Il garda le silence.

— Ce fut pour vous préserver de cette juste haine, reprit la marquise de Pressigny, que votre femme entra dans la société dont elle n’aurait probablement jamais fait partie sans cette circonstance. Si c’est un crime de ma part de l’y avoir entraînée, je consens à ce que ce soit vous qui m’en fassiez le reproche.

— Eh ! madame, que ne me laissiez-vous exposé à la haine de Marianna ! J’aurais mieux aimé cela. Aux mauvais jours de ma vie, j’ai souvent rencontré devant moi le canon d’un pistolet, j’ai vu bien des embûches se dresser sur ma route, j’ai dû avoir raison de bien des trahisons ; vous voyez pourtant que je suis toujours vivant. La vengeance de Marianna ! mais je l’eusse attendue de pied ferme, entre l’amour de ma femme et ma propre dignité. Et quand même j’aurais dû succomber dans cette lutte, eh bien, je serais mort en plein bonheur et en plein honneur !
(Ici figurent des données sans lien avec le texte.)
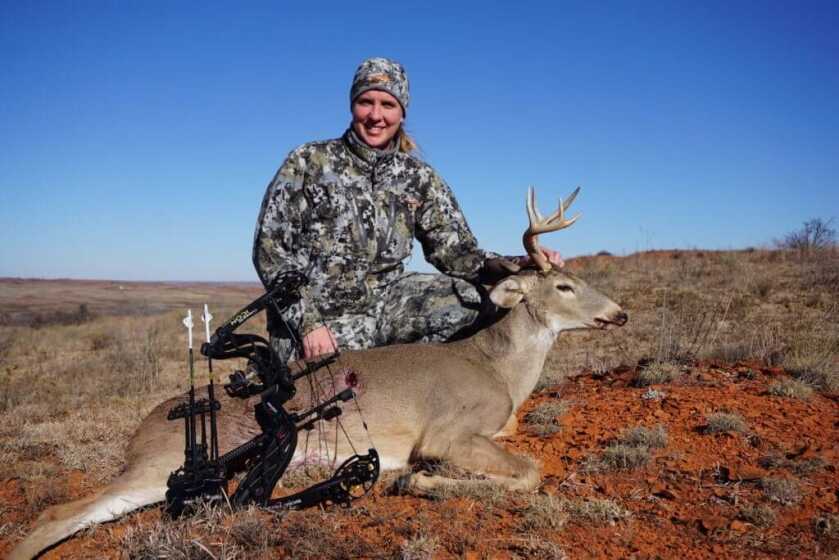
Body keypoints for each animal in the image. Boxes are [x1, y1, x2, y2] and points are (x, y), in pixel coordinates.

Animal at [10, 188, 627, 560]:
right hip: (160, 466)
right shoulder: (447, 431)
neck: (499, 368)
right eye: (564, 285)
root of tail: (144, 426)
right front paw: (418, 480)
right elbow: (529, 472)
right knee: (61, 511)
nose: (619, 313)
Un silence suivit ces paroles. La marquise de Pressigny le rompit la première.

— Enfin, monsieur, mes meilleures intentions m’auront été doublement funestes.

— Comment cela, madame ?

— J’ai perdu ma nièce et j’ai trouvé un ennemi.

— Un désapprobateur.

— Si j’ai bien compris cependant, la Franc-maçonnerie des femmes a désormais en vous un adversaire implacable, dit-elle avec inquiétude.
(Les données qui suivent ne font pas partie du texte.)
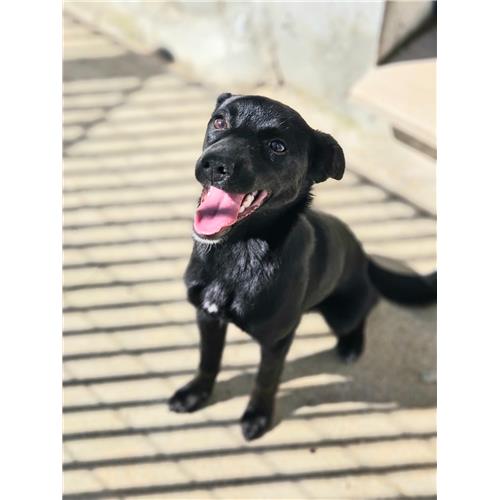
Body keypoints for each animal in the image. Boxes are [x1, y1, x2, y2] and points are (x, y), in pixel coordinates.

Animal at [168, 93, 437, 440]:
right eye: (220, 121)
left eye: (278, 146)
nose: (214, 165)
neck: (238, 253)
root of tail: (363, 254)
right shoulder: (207, 317)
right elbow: (207, 361)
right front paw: (196, 393)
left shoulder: (277, 341)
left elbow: (265, 380)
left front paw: (258, 416)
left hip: (343, 312)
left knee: (368, 306)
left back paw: (351, 345)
— Ma première pensée avait été en effet d’invoquer la loi.

La marquise tressaillit.

— Mais la réflexion m’a fait renoncer à ce projet. Provoquer une instruction, c’eût été livrer aux tribunaux une liste de noms parmi lesquels je ne pouvais oublier qu’on trouverait en tête celui de Mme Beyle.

— Vous avez sagement agi.

— La mort d’Amélie m’a d’ailleurs rendu à peu près insensible.
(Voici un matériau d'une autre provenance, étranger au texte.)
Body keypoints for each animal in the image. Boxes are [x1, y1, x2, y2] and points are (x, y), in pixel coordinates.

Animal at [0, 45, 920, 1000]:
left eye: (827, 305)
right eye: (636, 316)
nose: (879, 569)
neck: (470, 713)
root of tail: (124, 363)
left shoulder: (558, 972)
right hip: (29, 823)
— Alors, monsieur, je puis compter sur votre discrétion ? demanda-t-elle en l’observant.

— Sur ma discrétion seulement.

— Que voulez-vous dire ?

— Cette visite est la dernière que je vous fais, madame.

— Vous partez ? vous allez voyager sans doute ?

— Non, dit Philippe Beyle, je ne suis pas de ceux dont une excursion en Italie ou sur les bords du Rhin cicatrise les blessures. Je reste à Paris. Mais vous me permettrez de ne plus franchir le seuil de cet hôtel, qui me rappellera longtemps de douloureux souvenirs. Entré par hasard et presque violemment dans votre famille, j’en sors par une catastrophe qui doit nous refaire étrangers l’un à l’autre. La marquise de Pressigny a reçu mes adieux. En la revoyant, je craindrais de ne pas me souvenir assez de la tante Amélie, et de trop me souvenir de la grande-maîtresse de la Franc-maçonnerie des femmes.

Puis, il prit son chapeau recouvert d’un crêpe, et il sortit.